1. A mill configured to grind particles to submicron size comprising:

two overlapping barrels providing a chamber having blocked corners and inserts splitting the chamber in the center thereof, the blocked corners and inserts providing opposing halves of the chamber, each barrel having a shaft and a plurality of circular disc structures attached to the shaft disposed in each barrel for grinding materials to submicron size, wherein each of the circular disc structures have a first set of spaced-apart rectangular bars defining a first plane wherein the first set of spaced-apart rectangular bars is directly attached cross-wise to a second set of spaced-apart rectangular bars, wherein the second set of spaced-apart rectangular bars defines a second plane offset from and directly on top of the first plane, and wherein openings through the circular disc structures are provided orthogonal to the first and second planes thereof, and wherein each circular disc structure on one shaft overlaps a circular disc structure on the other shaft by from 30 to 45% of the diameter of the circular disc structure,

an inlet for feeding material to be ground by the mill to the circular disc structure orthogonal to an axis of rotation of the circular disc structure in the barrels;

an outlet disposed at an end of the mill opposite the inlet for removing ground material from the mill,

wherein the discs are rotated in the mill at a shaft speed ranging from 200 to 650 RPM so that particles are ground by the circular disc structures to the submicron size.

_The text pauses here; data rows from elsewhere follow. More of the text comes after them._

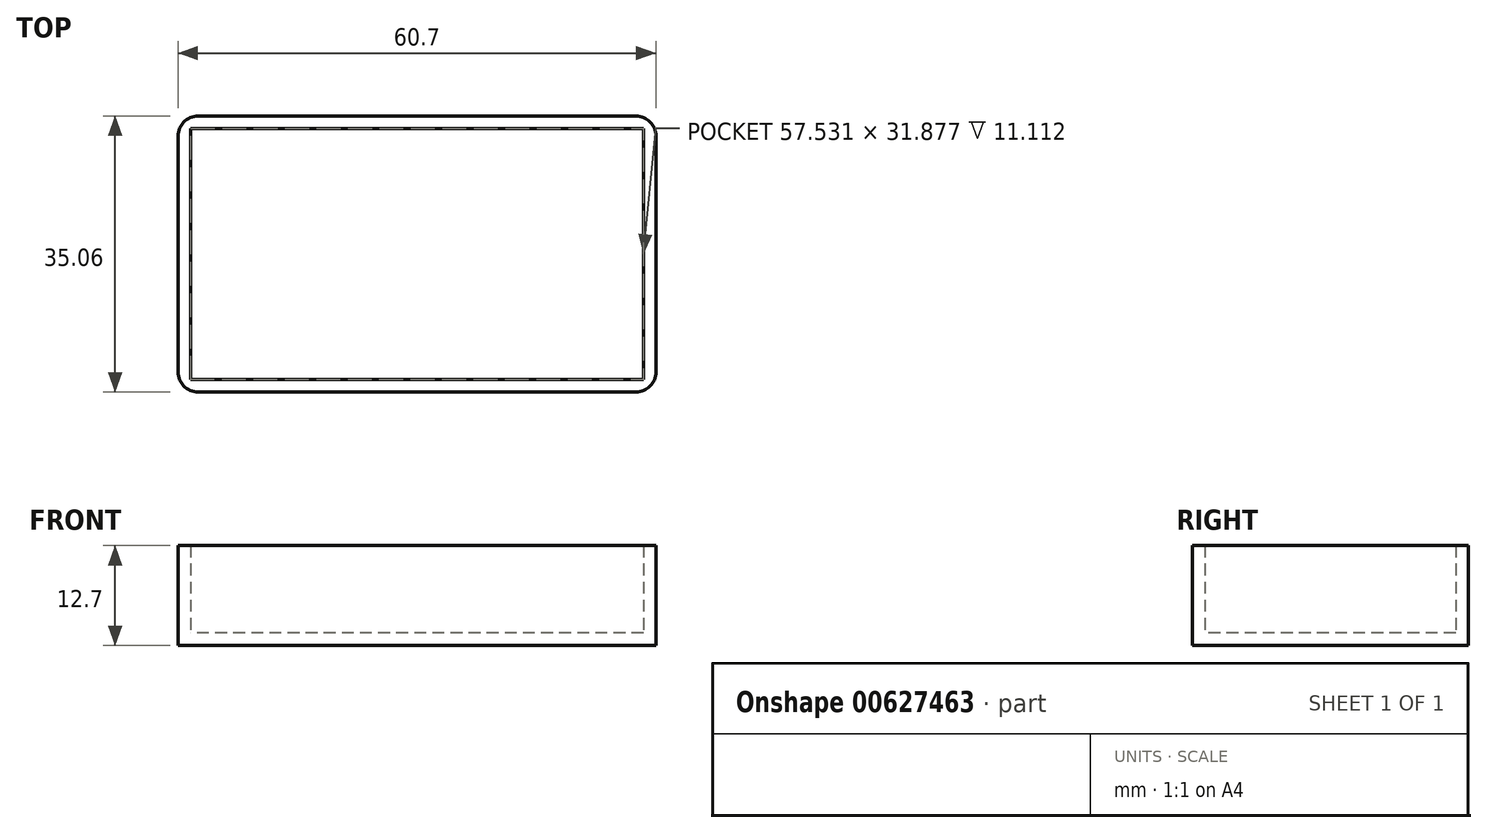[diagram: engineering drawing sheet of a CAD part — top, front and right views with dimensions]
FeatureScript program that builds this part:
annotation { "Feature Type Name" : "Feature", "Feature Type Description" : "" }
export const myFeature = defineFeature(function(context is Context, id is Id, definition is map)
    precondition{}
    {
        {
            var Q0;
            Q0=qCreatedBy(makeId("Top.planeOp"),FACE);
            var sketch = newSketch(context, id + "F0", { "sketchPlane" : qUnion([Q0])});
            skLineSegment(sketch, "E0.bottom", {"start": v(30.35, 17.53) * mm, "end": v(-30.35, 17.53) * mm});
            skLineSegment(sketch, "E0.top", {"start": v(30.35, -17.53) * mm, "end": v(-30.35, -17.53) * mm});
            skLineSegment(sketch, "E0.left", {"start": v(30.35, 17.53) * mm, "end": v(30.35, -17.53) * mm});
            skLineSegment(sketch, "E0.right", {"start": v(-30.35, 17.53) * mm, "end": v(-30.35, -17.53) * mm});
            skPoint(sketch, "E0.middle", {"position": v(0, 0) * mm});
            skSolve(sketch);
        }
        {
            var Q0;
            Q0 = qSketchRegion(id + "F0", true);
            extrude(context, id + "F1", {"entities" : qUnion([Q0]), "depth" : 12.7 * mm, "offsetDistance" : 25.4 * mm});
        }
        {
            var Q0;
            Q0=makeQuery(id+"F1.opExtrude","CAP_FACE",FACE,{"disambiguationData":[OSD([sQuery(id+"F0.wireOp",EDGE,"E0.bottom"),sQuery(id+"F0.wireOp",EDGE,"E0.top"),sQuery(id+"F0.wireOp",EDGE,"E0.left"),sQuery(id+"F0.wireOp",EDGE,"E0.right")])],"isStart":false});
            shell(context, id + "F2", {"entities" : qUnion([Q0]), "thickness" : 1.59 * mm});
        }
        {
            var Q0;
            Q0=makeQuery(id+"F1.opExtrude","SWEPT_EDGE",EDGE,{"disambiguationData":[OSD([sQuery(id+"F0.wireOp",EDGE,"E0.top"),sQuery(id+"F0.wireOp",EDGE,"E0.right")])]});
            var Q1;
            Q1=makeQuery(id+"F1.opExtrude","SWEPT_EDGE",EDGE,{"disambiguationData":[OSD([sQuery(id+"F0.wireOp",EDGE,"E0.bottom"),sQuery(id+"F0.wireOp",EDGE,"E0.right")])]});
            var Q2;
            Q2=makeQuery(id+"F1.opExtrude","SWEPT_EDGE",EDGE,{"disambiguationData":[OSD([sQuery(id+"F0.wireOp",EDGE,"E0.top"),sQuery(id+"F0.wireOp",EDGE,"E0.left")])]});
            var Q3;
            Q3=makeQuery(id+"F1.opExtrude","SWEPT_EDGE",EDGE,{"disambiguationData":[OSD([sQuery(id+"F0.wireOp",EDGE,"E0.bottom"),sQuery(id+"F0.wireOp",EDGE,"E0.left")])]});
            fillet(context, id + "F3", {"entities" : qUnion([Q0, Q1, Q2, Q3]), "radius" : 2.54 * mm, "tangentPropagation" : true, "allowEdgeOverflow" : false});
        }
    });
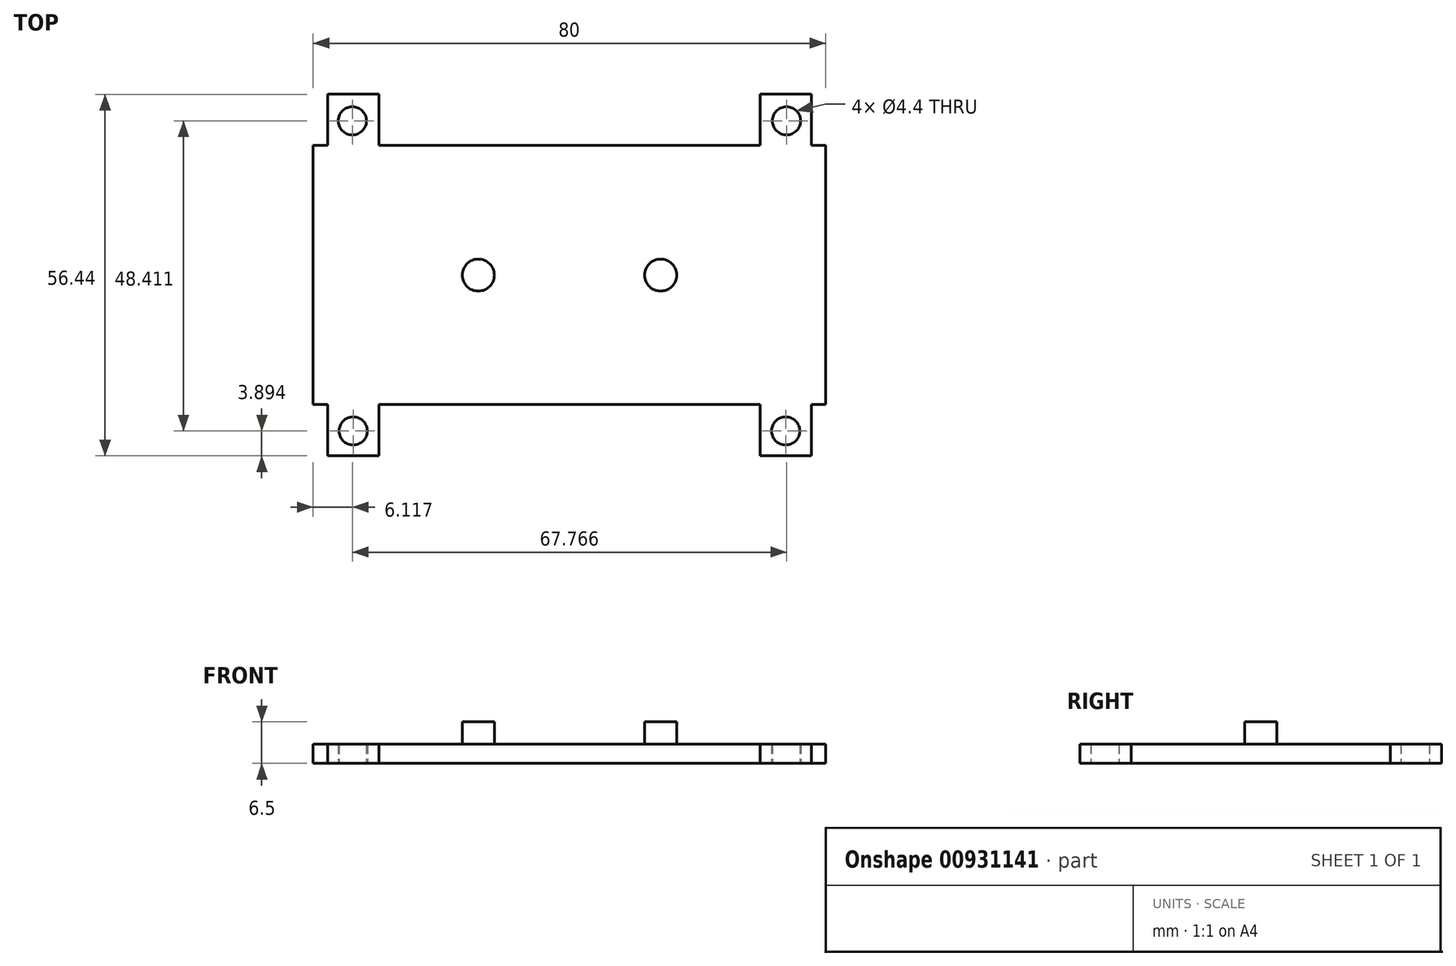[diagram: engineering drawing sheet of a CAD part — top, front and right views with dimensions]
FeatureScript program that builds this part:
annotation { "Feature Type Name" : "Feature", "Feature Type Description" : "" }
export const myFeature = defineFeature(function(context is Context, id is Id, definition is map)
    precondition{}
    {
        {
            var Q0;
            Q0=qCreatedBy(makeId("Top.planeOp"),FACE);
            var sketch = newSketch(context, id + "F0", { "sketchPlane" : qUnion([Q0])});
            skLineSegment(sketch, "E0.bottom", {"start": v(-40, 20.22) * mm, "end": v(40, 20.22) * mm});
            skLineSegment(sketch, "E0.top", {"start": v(-40, -20.22) * mm, "end": v(40, -20.22) * mm});
            skLineSegment(sketch, "E0.left", {"start": v(-40, 20.22) * mm, "end": v(-40, -20.22) * mm});
            skLineSegment(sketch, "E0.right", {"start": v(40, 20.22) * mm, "end": v(40, -20.22) * mm});
            skPoint(sketch, "E0.middle", {"position": v(0, 0) * mm});
            skLineSegment(sketch, "E1.bottom", {"start": v(-37.77, 20.22) * mm, "end": v(-29.77, 20.22) * mm});
            skLineSegment(sketch, "E1.top", {"start": v(-37.77, 28.22) * mm, "end": v(-29.77, 28.22) * mm});
            skLineSegment(sketch, "E1.left", {"start": v(-37.77, 20.22) * mm, "end": v(-37.77, 28.22) * mm});
            skLineSegment(sketch, "E1.right", {"start": v(-29.77, 20.22) * mm, "end": v(-29.77, 28.22) * mm});
            skLineSegment(sketch, "E2.bottom", {"start": v(36.19, 20.22) * mm, "end": v(28.19, 20.22) * mm});
            skLineSegment(sketch, "E3.bottom", {"start": v(-37.77, -20.22) * mm, "end": v(-29.77, -20.22) * mm});
            skLineSegment(sketch, "E3.top", {"start": v(-37.77, -28.22) * mm, "end": v(-29.77, -28.22) * mm});
            skLineSegment(sketch, "E3.left", {"start": v(-37.77, -20.22) * mm, "end": v(-37.77, -28.22) * mm});
            skLineSegment(sketch, "E3.right", {"start": v(-29.77, -20.22) * mm, "end": v(-29.77, -28.22) * mm});
            skLineSegment(sketch, "E4.MirrorCS", {"start": v(37.77, 20.22) * mm, "end": v(37.77, 28.22) * mm});
            skLineSegment(sketch, "E5.MirrorCS", {"start": v(37.77, 28.22) * mm, "end": v(29.77, 28.22) * mm});
            skLineSegment(sketch, "E6.MirrorCS", {"start": v(29.77, 20.22) * mm, "end": v(29.77, 28.22) * mm});
            skLineSegment(sketch, "E7.MirrorCS", {"start": v(29.77, -20.22) * mm, "end": v(29.77, -28.22) * mm});
            skLineSegment(sketch, "E8.MirrorCS", {"start": v(37.77, -28.22) * mm, "end": v(29.77, -28.22) * mm});
            skLineSegment(sketch, "E9.MirrorCS", {"start": v(37.77, -20.22) * mm, "end": v(37.77, -28.22) * mm});
            skSolve(sketch);
        }
        {
            var Q0;
            Q0 = qSketchRegion(id + "F0", true);
            extrude(context, id + "F1", {"entities" : qUnion([Q0]), "depth" : 3 * mm, "offsetDistance" : 25 * mm});
        }
        {
            var Q0;
            Q0=qCreatedBy(makeId("Top.planeOp"),FACE);
            var sketch = newSketch(context, id + "F2", { "sketchPlane" : qUnion([Q0])});
            skCircle(sketch, "E10", {"center": v(-33.88, 24.09) * mm, "radius": 2.2 * mm});
            skCircle(sketch, "E11", {"center": v(-33.75, -24.33) * mm, "radius": 2.2 * mm});
            skCircle(sketch, "E12.MirrorC", {"center": v(33.88, 24.09) * mm, "radius": 2.2 * mm});
            skCircle(sketch, "E13.MirrorC", {"center": v(33.75, -24.33) * mm, "radius": 2.2 * mm});
            skSolve(sketch);
        }
        {
            var Q0;
            Q0 = qSketchRegion(id + "F2", true);
            extrude(context, id + "F3", {"entities" : qUnion([Q0]), "operationType" : NewBodyOperationType.REMOVE, "depth" : 5 * mm, "offsetDistance" : 25 * mm});
        }
        {
            var Q0;
            Q0=qCreatedBy(makeId("Top.planeOp"),FACE);
            var sketch = newSketch(context, id + "F4", { "sketchPlane" : qUnion([Q0])});
            skCircle(sketch, "E14", {"center": v(-14.23, 0) * mm, "radius": 2.5 * mm});
            skCircle(sketch, "E15.MirrorC", {"center": v(14.23, 0) * mm, "radius": 2.5 * mm});
            skSolve(sketch);
        }
        {
            var Q0;
            Q0 = qSketchRegion(id + "F4", true);
            extrude(context, id + "F5", {"entities" : qUnion([Q0]), "operationType" : NewBodyOperationType.ADD, "depth" : 6.5 * mm, "offsetDistance" : 25 * mm});
        }
    });
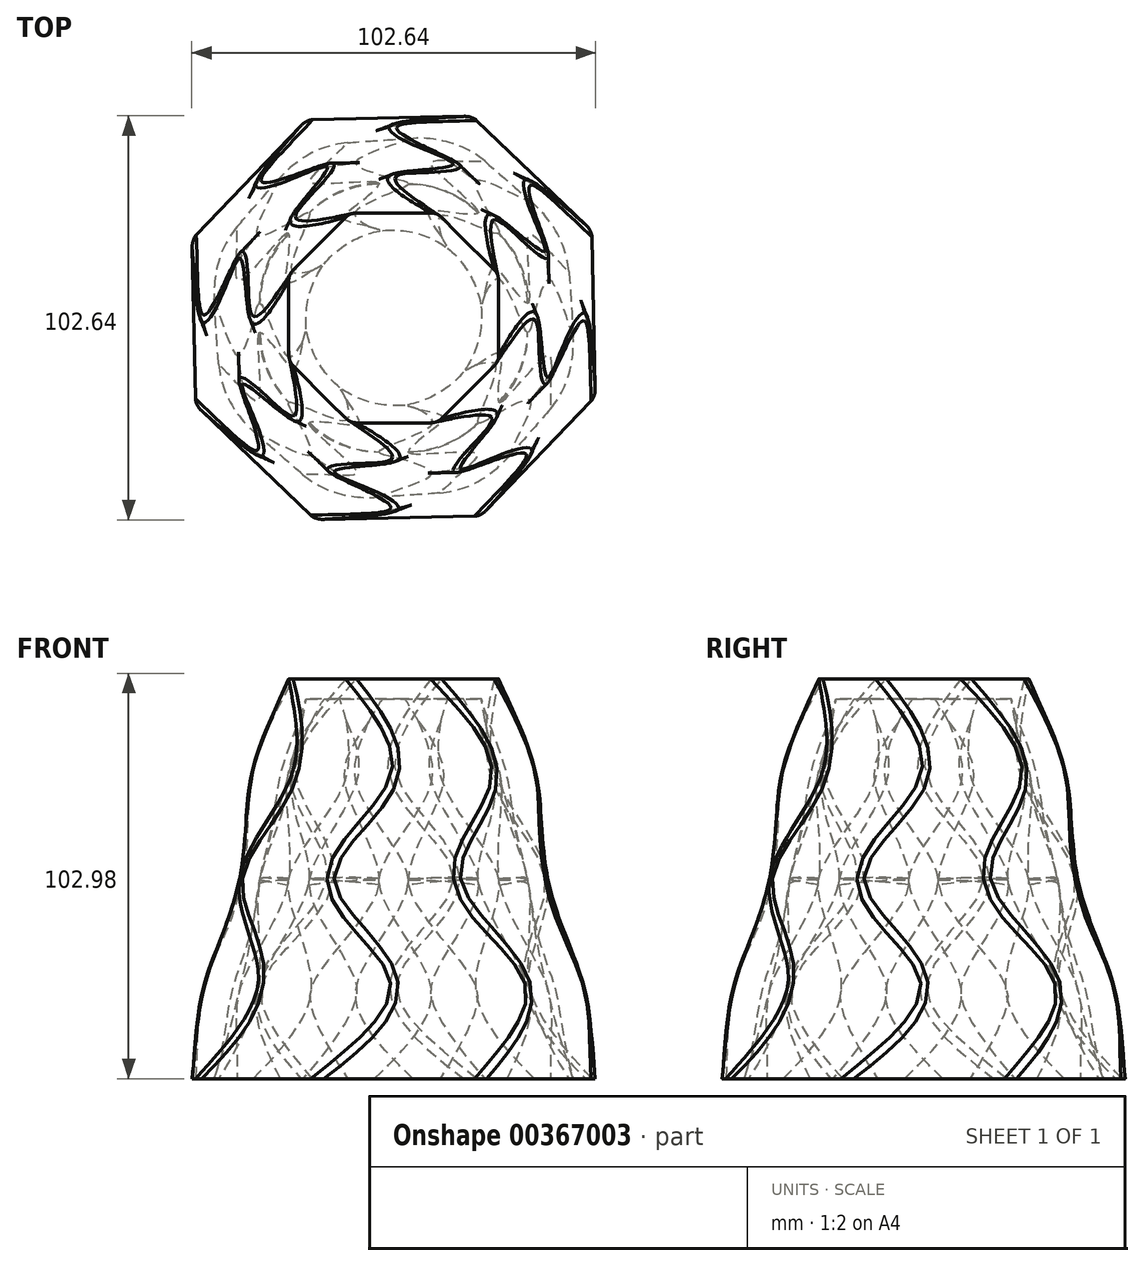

2. The mill of claim 1, wherein each rectangular bar of at least one of the first or second set of spaced-apart rectangular bars has a castellated configuration.

3. The mill of claim 2, wherein the castellated bars are axially aligned to an adjacent row of castellated bars in the first plane, in the second plane, or in both the first and second planes.

4. The mill of claim 2, wherein the castellated bars are offset from an adjacent row of castellated bars in the first plane, in the second plane, or in both the first and second planes.

5. The mill of claim 1, further comprising a cooling system for cooling walls of the barrels during grinding.

6. A method for grinding particles to submicron size comprising feeding a material to be ground to the mill of claim 1 and operating the mill.

7. The method of claim 6, wherein the mill is devoid of grinding media.